Adverse reactions that resulted from Levetiracetam Oral Solution intravenous use are similar to those associated with Levetiracetam Oral Solution oral use. The most frequently reported adverse reactions were dizziness, somnolence, headache and postural dizziness. Since there was limited exposure for Levetiracetam Oral Solution intravenous use and since oral and intravenous formulations are bioequivalent, the safety information of Levetiracetam Oral Solution intravenous will rely on Levetiracetam Oral Solution oral use.
Description of selected adverse reactions: The risk of anorexia is higher when topiramate is coadministered with levetiracetam.
In several cases of alopecia, recovery was observed when levetiracetam was discontinued.
Paediatric population: A study conducted in paediatric patients (4 to 16 years) with partial onset seizures showed that 55.4% of the patients in the Levetiracetam Oral Solution group and 40.2% of the patients in the placebo group experienced adverse reactions.
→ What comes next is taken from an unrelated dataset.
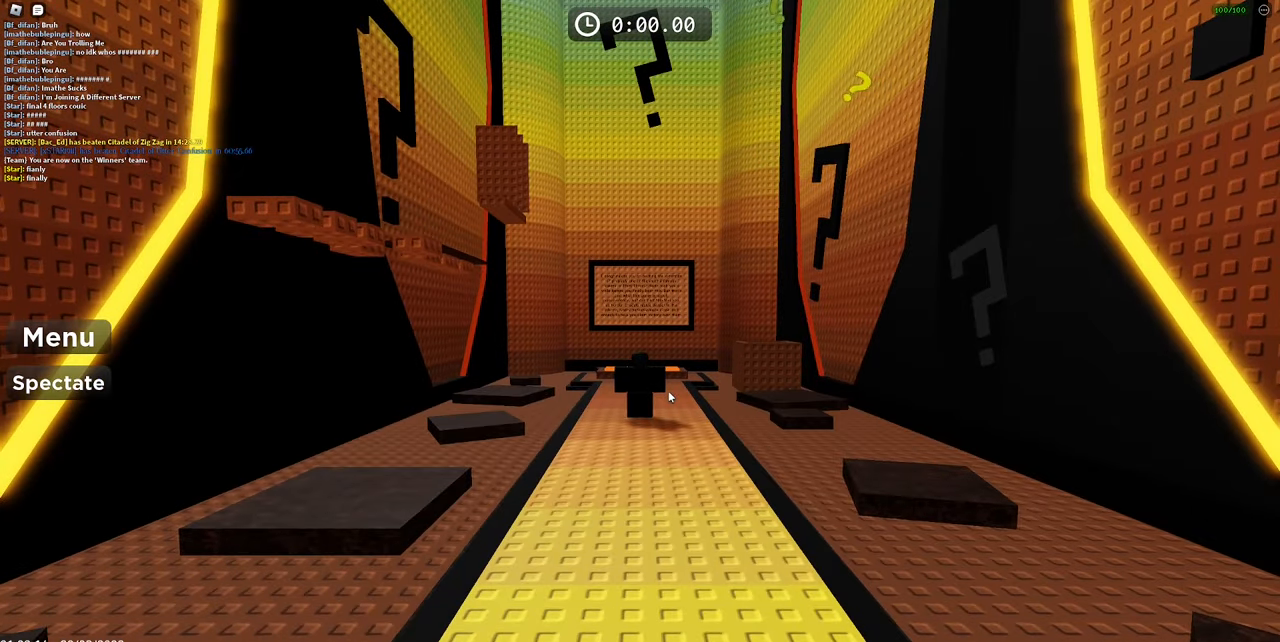
{"keys": [], "mouse": [], "events": []}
Serious adverse reactions were experienced in none of the patients in the Levetiracetam Oral Solution group and 1.0% of the patients in the placebo group. The most commonly reported adverse reactions were somnolence, hostility, nervousness, emotional lability, agitation, anorexia, asthenia and headache in the paediatric population. Safety results in paediatric patients were consistent with the safety profile of levetiracetam in adults except for behavioural and psychiatric adverse reactions which were more common in children than in adults (38.6% versus 18.6%). However, the relative risk was similar in children as compared to adults.
Solution for injection: The following adverse reactions are discussed in more details in other sections of labeling: Behavioral Abnormalities and Psychotic Symptoms (see Precautions); Somnolence and Fatigue (see Precautions); Serious Dermatological Reactions (see Precautions); Coordination Difficulties (see Precautions); Hematologic Abnormalities (see Precautions); Increase in Blood Pressure (see Precautions).
Clinical Trials Experience: Because clinical trials are conducted under widely varying conditions, adverse reaction rates observed in the clinical trials of a drug cannot be directly compared to rates in the clinical trials of another drug and may not reflect the rates observed in practice.
The adverse reactions that result from Levetiracetam injection use include all of those reported for Levetiracetam tablets and oral solution. Equivalent doses of intravenous (IV) levetiracetam and oral levetiracetam result in equivalent C_max, C_min, and total systemic exposure to levetiracetam when the IV levetiracetam is administered as a 15-minute infusion.
Partial Onset Seizures: Adults: In controlled clinical studies using Levetiracetam tablets in adults with partial onset seizures, the most common adverse reactions in adult patients receiving Levetiracetam in combination with other AEDs, for events with rates greater than placebo, were somnolence, asthenia, infection, and dizziness. Of the most common adverse reactions in adults experiencing partial onset seizures, asthenia, somnolence, and dizziness occurred predominantly during the first 4 weeks of treatment with Levetiracetam.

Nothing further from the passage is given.